Clinton said intensified surveillance activities and antiterror operations cannot guarantee that the recent suicide bombings will not be repeated. “But we can do more to identify the sources of support, to try to dry up money, to develop better technical and other means to prevent things from happening,” he said.

The president said the new plan offers no short-term solution to Israel’s anguish and insecurity, which derive from ancient cultural, historical and geographic realities, and that only a change of heart among Israel’s enemies will bring the Jewish state the peace it craves.
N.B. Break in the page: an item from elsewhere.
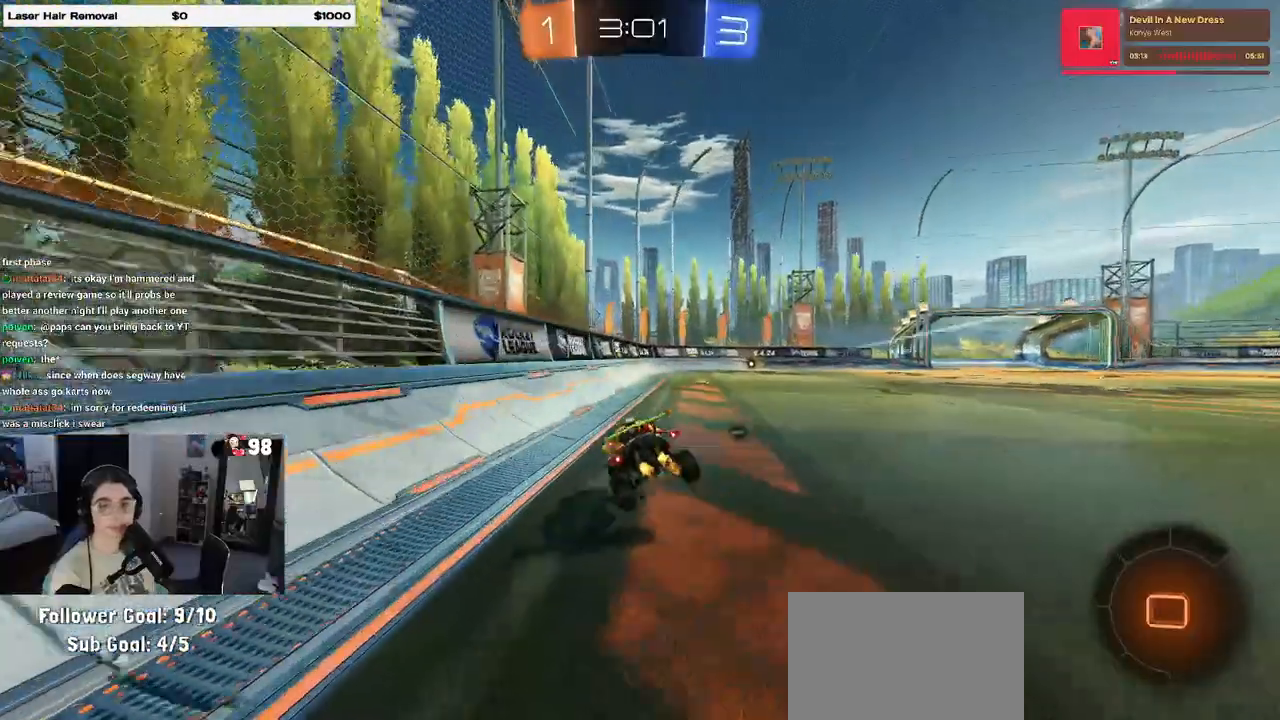
{"buttons": ["R2"], "left_stick": "right", "right_stick": "center", "events": [[150, "left_stick", "center"], [233, "TRIANGLE", "down"], [333, "TRIANGLE", "up"], [383, "left_stick", "right"]]}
The “Summit of the Peacemakers” in the Egyptian Red Sea resort of Sharm el Sheik a day earlier marked a milestone in Arab acceptance of Israel and recognition of its legitimate security needs, Clinton said. The answer to Israel’s current difficulties, however, lies not in the Palestinian territories or in Syria or Iran but in the unpredictable passions of men, the president said.
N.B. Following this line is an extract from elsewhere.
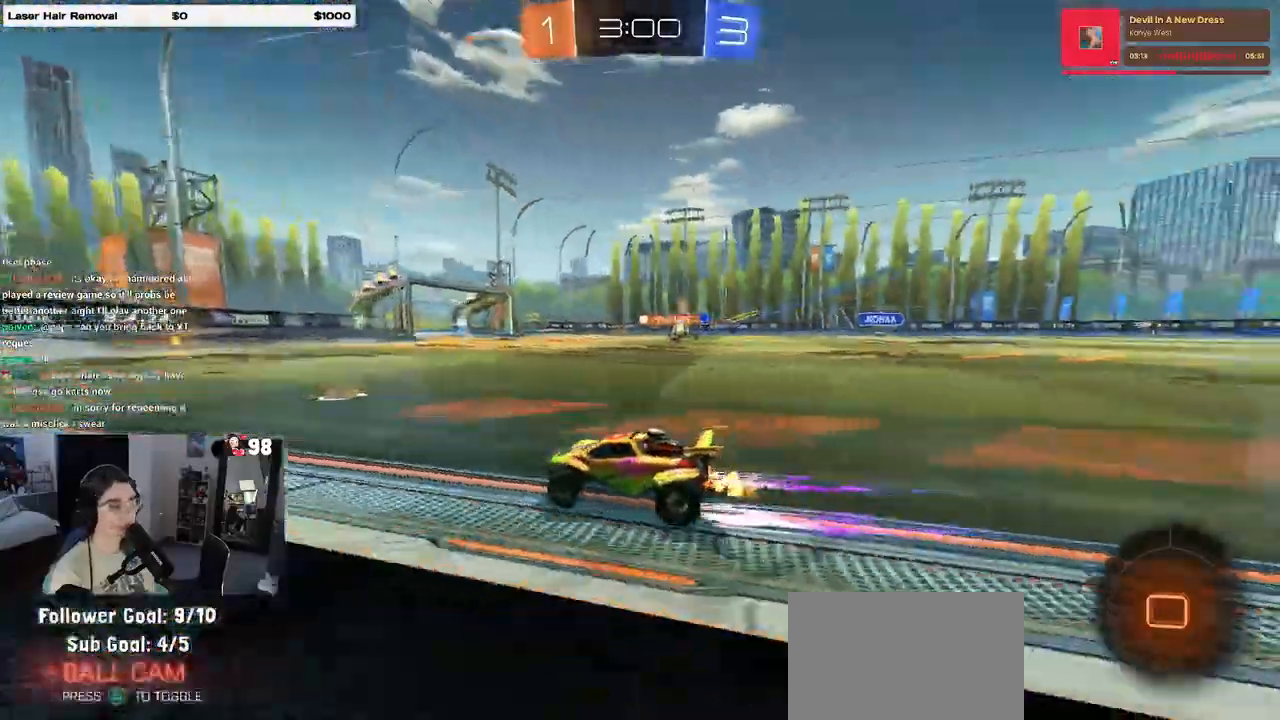
{"buttons": ["R2"], "left_stick": "center", "right_stick": "center", "events": [[117, "left_stick", "center"]]}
“I wish I had it in my power to reach into the hearts of those young men who have bought some apocalyptic version of Islam and politics that together causes them to strap their bodies with bombs and blow themselves to smithereens and kill innocent children,” Clinton said.

“I wish I could do that. I don’t pretend to be able to do that. But that’s not the question. The question is: Can we improve the capacity of Israel and of the Palestinian Authority to prevent these things from occurring? The answer to that question is yes,” the president continued.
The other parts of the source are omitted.